National Agency for the Prohibition of Trafficking in Persons and Other Related Matters Lagos Zonal Command, said it has secured three major convictions against offenders this year,

This was made known on Wednesday 29 April, 2015 by Joseph Famakin, Zonal Commander, while speaking with the press, on the activities of the command in Lagos.

Famakin said that “the agency secured victory in one of the cases involving a 67-year-old male hotel owner in Abeokuta, Ogun, and his two female accomplices who used underage girls for prostitution.”

He revealed the mentioned accused was subsequently sentenced to imprisonment by Justice Giwa Ogunbanjo, while his accomplices, two sisters, were sentenced to seven years jail term.

The Commander who described the other two cases as “landmark achievements” that were supposed to deter people from engaging in the illicit trade in human beings, further said “that currently the command had 52 cases pending in the courts in the zone, adding that due process was being followed by the courts in disposing of them.”

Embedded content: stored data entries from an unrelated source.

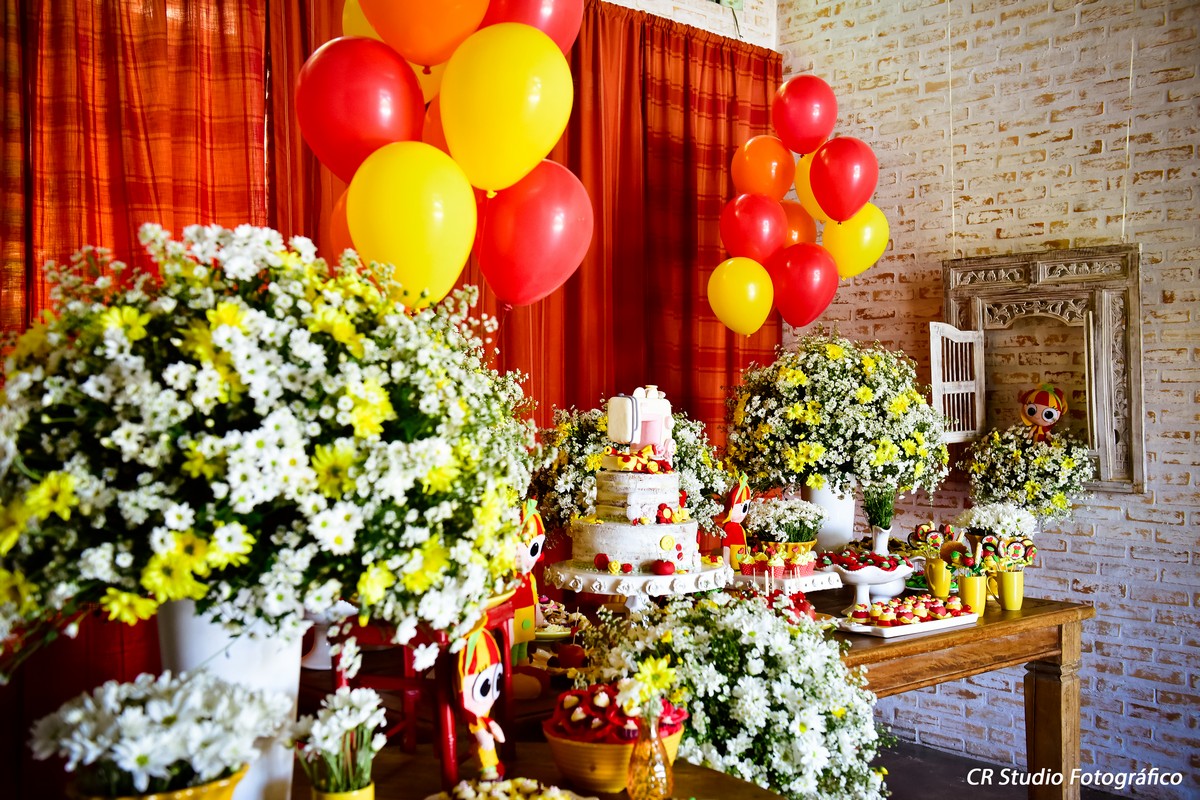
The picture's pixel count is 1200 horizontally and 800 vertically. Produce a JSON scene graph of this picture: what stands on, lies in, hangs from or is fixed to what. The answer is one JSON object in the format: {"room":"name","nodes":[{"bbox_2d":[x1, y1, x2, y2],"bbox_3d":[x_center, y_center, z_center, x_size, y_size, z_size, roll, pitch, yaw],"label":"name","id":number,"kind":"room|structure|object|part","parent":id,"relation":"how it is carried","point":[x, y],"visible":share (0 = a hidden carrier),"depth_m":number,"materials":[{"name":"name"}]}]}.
{"room":"event hall","nodes":[
{"label":"event hall","id":0,"kind":"room"},
{"bbox_2d":[73,763,246,799],"bbox_3d":[-0.530,0.530,1.527,0.195,0.156,0.194,-1,1,-43],"label":"flower pot","id":1,"kind":"object","parent":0,"point":[231,787],"visible":0.4,"depth_m":1.48,"materials":[{"name":"yellow ceramic"}]},
{"bbox_2d":[30,669,289,795],"bbox_3d":[-0.516,0.416,1.513,0.277,0.189,0.272,-1,1,-43],"label":"white flowers","id":2,"kind":"object","parent":1,"relation":"in","point":[165,759],"visible":0.98,"depth_m":1.45,"materials":[{"name":"white plant"}]},
{"bbox_2d":[154,600,307,799],"bbox_3d":[-0.507,0.426,1.719,0.197,0.353,0.200,-1,1,-43],"label":"white vase","id":3,"kind":"object","parent":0,"point":[297,679],"visible":0.37,"depth_m":1.65,"materials":[{"name":"white ceramic"}]},
{"bbox_2d":[1,220,531,662],"bbox_3d":[-0.480,0.065,1.769,0.731,0.597,0.719,-1,1,-43],"label":"flower bouquet","id":4,"kind":"object","parent":3,"relation":"in","point":[233,306],"visible":0.91,"depth_m":1.51,"materials":[{"name":"white plant"}]},
{"bbox_2d":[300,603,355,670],"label":"cake stand","id":5,"kind":"object","parent":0,"point":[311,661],"visible":0.4,"depth_m":2.84,"materials":[{"name":"white ceramic"}]},
{"bbox_2d":[327,188,357,261],"bbox_3d":[-0.460,-0.336,2.666,0.211,0.242,0.205,-1,1,-43],"label":"orange balloon","id":6,"kind":"object","parent":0,"point":[348,241],"visible":0.23,"depth_m":2.63,"materials":[{"name":"orange rubber"}]},
{"bbox_2d":[296,37,425,184],"bbox_3d":[-0.440,-0.528,2.372,0.230,0.294,0.166,-1,1,-43],"label":"red balloon","id":7,"kind":"object","parent":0,"point":[365,117],"visible":0.82,"depth_m":2.34,"materials":[{"name":"red rubber"}]},
{"bbox_2d":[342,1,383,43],"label":"yellow balloon","id":8,"kind":"object","parent":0,"point":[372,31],"visible":0.26,"depth_m":2.80,"materials":[{"name":"yellow rubber"}]},
{"bbox_2d":[345,140,476,305],"bbox_3d":[-0.323,-0.287,2.186,0.193,0.295,0.187,-1,1,-43],"label":"yellow balloon","id":9,"kind":"object","parent":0,"point":[398,208],"visible":0.96,"depth_m":2.16,"materials":[{"name":"yellow rubber"}]},
{"bbox_2d":[359,0,487,67],"bbox_3d":[-0.337,-0.773,2.454,0.212,0.270,0.218,-1,1,-43],"label":"orange balloon","id":10,"kind":"object","parent":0,"point":[428,3],"visible":0.99,"depth_m":2.41,"materials":[{"name":"orange rubber"}]},
{"bbox_2d":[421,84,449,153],"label":"orange balloon","id":11,"kind":"object","parent":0,"point":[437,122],"visible":0.23,"depth_m":2.69,"materials":[{"name":"orange rubber"}]},
{"bbox_2d":[437,23,575,196],"bbox_3d":[-0.171,-0.522,2.341,0.180,0.318,0.210,-1,1,-43],"label":"yellow balloon","id":12,"kind":"object","parent":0,"point":[496,92],"visible":0.99,"depth_m":2.31,"materials":[{"name":"yellow rubber"}]},
{"bbox_2d":[506,497,544,661],"bbox_3d":[-0.174,0.409,2.776,0.139,0.379,0.113,-1,1,-43],"label":"doll","id":13,"kind":"object","parent":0,"point":[531,549],"visible":0.52,"depth_m":2.75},
{"bbox_2d":[481,0,583,53],"bbox_3d":[-0.172,-0.816,2.678,0.285,0.316,0.214,-1,1,-43],"label":"red balloon","id":14,"kind":"object","parent":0,"point":[555,29],"visible":0.63,"depth_m":2.64,"materials":[{"name":"red rubber"}]},
{"bbox_2d":[475,162,593,306],"bbox_3d":[-0.136,-0.317,2.507,0.219,0.297,0.219,-1,1,-43],"label":"red balloon","id":15,"kind":"object","parent":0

He added that from January to date, the command had rescued 159 persons, including adults and children as he reassured that “the agency’s commitment is to curb the menace of trafficking in persons, and that with its new Anti-Trafficking Act, perpetrators of such acts are in for trouble.”

He said it would be recalled that with the re-enactment and the assent by the incumbent President, Goodluck Jonathan, the Trafficking in Persons (Prohibition), Law Enforcement and Administration Act 2003 (as amended in 2005) had been repealed.

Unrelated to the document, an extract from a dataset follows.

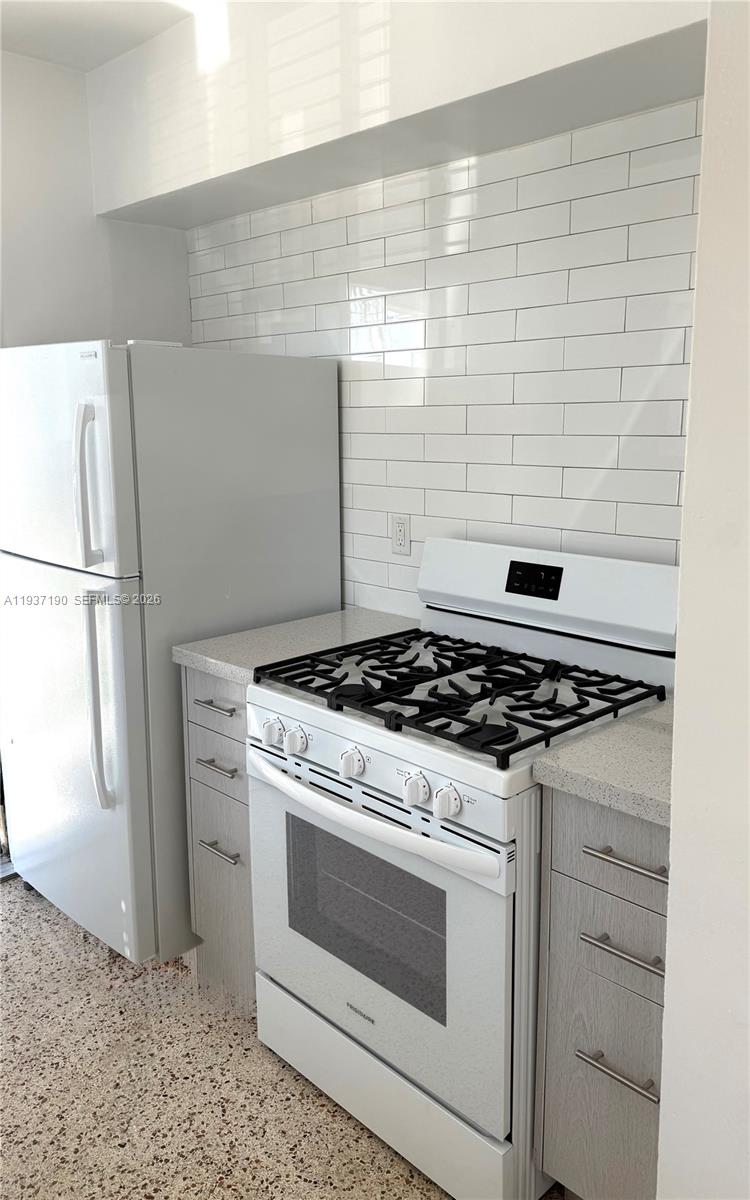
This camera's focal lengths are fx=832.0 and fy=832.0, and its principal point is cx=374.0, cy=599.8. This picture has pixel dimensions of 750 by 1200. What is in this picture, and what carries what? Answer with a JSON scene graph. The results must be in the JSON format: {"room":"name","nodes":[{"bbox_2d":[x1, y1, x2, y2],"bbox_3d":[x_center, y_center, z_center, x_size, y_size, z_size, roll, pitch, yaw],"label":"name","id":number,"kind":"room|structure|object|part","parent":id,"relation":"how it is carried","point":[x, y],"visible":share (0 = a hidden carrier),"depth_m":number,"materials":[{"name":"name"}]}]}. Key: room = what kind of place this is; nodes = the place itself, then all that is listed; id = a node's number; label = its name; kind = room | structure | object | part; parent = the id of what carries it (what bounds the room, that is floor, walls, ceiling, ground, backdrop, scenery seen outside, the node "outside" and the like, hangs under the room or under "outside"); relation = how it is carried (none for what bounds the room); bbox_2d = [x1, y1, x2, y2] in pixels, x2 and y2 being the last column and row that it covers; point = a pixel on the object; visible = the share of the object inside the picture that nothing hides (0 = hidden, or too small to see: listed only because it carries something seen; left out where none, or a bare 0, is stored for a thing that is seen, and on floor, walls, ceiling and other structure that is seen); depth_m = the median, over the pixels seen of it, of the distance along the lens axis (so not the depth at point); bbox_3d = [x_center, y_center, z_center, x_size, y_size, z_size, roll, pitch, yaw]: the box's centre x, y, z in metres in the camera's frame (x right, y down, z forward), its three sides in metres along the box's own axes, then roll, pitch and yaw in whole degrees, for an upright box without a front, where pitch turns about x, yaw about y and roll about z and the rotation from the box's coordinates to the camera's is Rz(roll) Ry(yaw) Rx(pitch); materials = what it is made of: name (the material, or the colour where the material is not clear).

“the new Act is referred to as Trafficking in Persons (Prohibition) Enforcement and Administration Act, 2015, which was assented to by President Goodluck Jonathan on March 26, 2015,” Famakin said.

He added that the new law, which had changed the designation of the agency’s head from Executive Secretary to Director-General, had given it the power to “bark and bite”.

“It has not only created more stringent punishment for offenders, but has prohibited the employment of a child below the age of 12 years as a domestic help. It has also prohibited the exploitation of a child under 18 years who is employed as a domestic help and prescribed punishment for aggravated circumstances like defilement of a child. The new law criminalises the removal of organs in line with the Palermo Protocol which has been ratified by Nigeria,” said the commander.

Metroscope gathered that that prior to the new law, the agency did not criminalise the removal of organs because it felt it was not a common phenomenon in the country.

However the spokesman said “But the times have shown that some of the organs removed were being used for other things than saving lives.”

It is discovered that the law also restructured the governing board of the agency to include relevant government agencies such as Federal Ministries of Justice, Women Affairs and Foreign Affairs, while others are the Nigeria Police Force, Nigeria Immigration Service and National Intelligence Agency.

He therefore cautioned that “the agency would not compromise in executing its mandate in line with the dictates of its new law and warned all who had been using children under 12 years as domestic help to desist.”